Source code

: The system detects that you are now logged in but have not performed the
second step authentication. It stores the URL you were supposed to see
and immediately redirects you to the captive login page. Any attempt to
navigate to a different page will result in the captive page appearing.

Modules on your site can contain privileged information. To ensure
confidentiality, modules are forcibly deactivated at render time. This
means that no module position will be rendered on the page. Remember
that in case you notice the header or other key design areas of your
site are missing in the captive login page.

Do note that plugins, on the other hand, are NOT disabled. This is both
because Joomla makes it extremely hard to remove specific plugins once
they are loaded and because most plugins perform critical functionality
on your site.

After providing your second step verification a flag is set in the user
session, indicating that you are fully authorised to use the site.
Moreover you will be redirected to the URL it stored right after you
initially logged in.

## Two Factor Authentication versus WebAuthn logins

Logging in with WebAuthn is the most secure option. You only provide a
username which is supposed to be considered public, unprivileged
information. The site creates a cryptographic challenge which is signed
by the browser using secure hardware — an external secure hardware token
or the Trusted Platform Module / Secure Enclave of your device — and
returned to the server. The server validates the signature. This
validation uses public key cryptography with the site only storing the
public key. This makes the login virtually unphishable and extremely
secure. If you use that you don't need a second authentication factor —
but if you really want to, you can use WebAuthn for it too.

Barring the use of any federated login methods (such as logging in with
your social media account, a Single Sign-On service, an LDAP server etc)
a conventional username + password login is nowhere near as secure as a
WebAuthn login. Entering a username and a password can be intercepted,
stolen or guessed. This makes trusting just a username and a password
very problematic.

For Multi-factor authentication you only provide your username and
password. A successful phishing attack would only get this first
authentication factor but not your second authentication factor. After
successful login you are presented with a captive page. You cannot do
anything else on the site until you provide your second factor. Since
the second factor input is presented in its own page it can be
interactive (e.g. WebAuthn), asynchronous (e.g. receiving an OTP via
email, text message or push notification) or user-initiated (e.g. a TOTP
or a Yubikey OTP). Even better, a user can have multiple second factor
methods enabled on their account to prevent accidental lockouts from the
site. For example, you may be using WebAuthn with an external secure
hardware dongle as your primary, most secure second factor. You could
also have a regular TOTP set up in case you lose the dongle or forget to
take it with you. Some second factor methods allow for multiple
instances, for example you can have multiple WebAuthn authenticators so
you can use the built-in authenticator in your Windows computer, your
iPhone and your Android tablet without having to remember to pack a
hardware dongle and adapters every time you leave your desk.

== Work order ==
Convert the lines above into a JSON list of strings, one string per line, skipping blank lines.

== Response box ==
[
  "Source code",
  ": The system detects that you are now logged in but have not performed the",
  "second step authentication. It stores the URL you were supposed to see",
  "and immediately redirects you to the captive login page. Any attempt to",
  "navigate to a different page will result in the captive page appearing.",
  "Modules on your site can contain privileged information. To ensure",
  "confidentiality, modules are forcibly deactivated at render time. This",
  "means that no module position will be rendered on the page. Remember",
  "that in case you notice the header or other key design areas of your",
  "site are missing in the captive login page.",
  "Do note that plugins, on the other hand, are NOT disabled. This is both",
  "because Joomla makes it extremely hard to remove specific plugins once",
  "they are loaded and because most plugins perform critical functionality",
  "on your site.",
  "After providing your second step verification a flag is set in the user",
  "session, indicating that you are fully authorised to use the site.",
  "Moreover you will be redirected to the URL it stored right after you",
  "initially logged in.",
  "## Two Factor Authentication versus WebAuthn logins",
  "Logging in with WebAuthn is the most secure option. You only provide a",
  "username which is supposed to be considered public, unprivileged",
  "information. The site creates a cryptographic challenge which is signed",
  "by the browser using secure hardware — an external secure hardware token",
  "or the Trusted Platform Module / Secure Enclave of your device — and",
  "returned to the server. The server validates the signature. This",
  "validation uses public key cryptography with the site only storing the",
  "public key. This makes the login virtually unphishable and extremely",
  "secure. If you use that you don't need a second authentication factor —",
  "but if you really want to, you can use WebAuthn for it too.",
  "Barring the use of any federated login methods (such as logging in with",
  "your social media account, a Single Sign-On service, an LDAP server etc)",
  "a conventional username + password login is nowhere near as secure as a",
  "WebAuthn login. Entering a username and a password can be intercepted,",
  "stolen or guessed. This makes trusting just a username and a password",
  "very problematic.",
  "For Multi-factor authentication you only provide your username and",
  "password. A successful phishing attack would only get this first",
  "authentication factor but not your second authentication factor. After",
  "successful login you are presented with a captive page. You cannot do",
  "anything else on the site until you provide your second factor. Since",
  "the second factor input is presented in its own page it can be",
  "interactive (e.g. WebAuthn), asynchronous (e.g. receiving an OTP via",
  "email, text message or push notification) or user-initiated (e.g. a TOTP",
  "or a Yubikey OTP). Even better, a user can have multiple second factor",
  "methods enabled on their account to prevent accidental lockouts from the",
  "site. For example, you may be using WebAuthn with an external secure",
  "hardware dongle as your primary, most secure second factor. You could",
  "also have a regular TOTP set up in case you lose the dongle or forget to",
  "take it with you. Some second factor methods allow for multiple",
  "instances, for example you can have multiple WebAuthn authenticators so",
  "you can use the built-in authenticator in your Windows computer, your",
  "iPhone and your Android tablet without having to remember to pack a",
  "hardware dongle and adapters every time you leave your desk."
]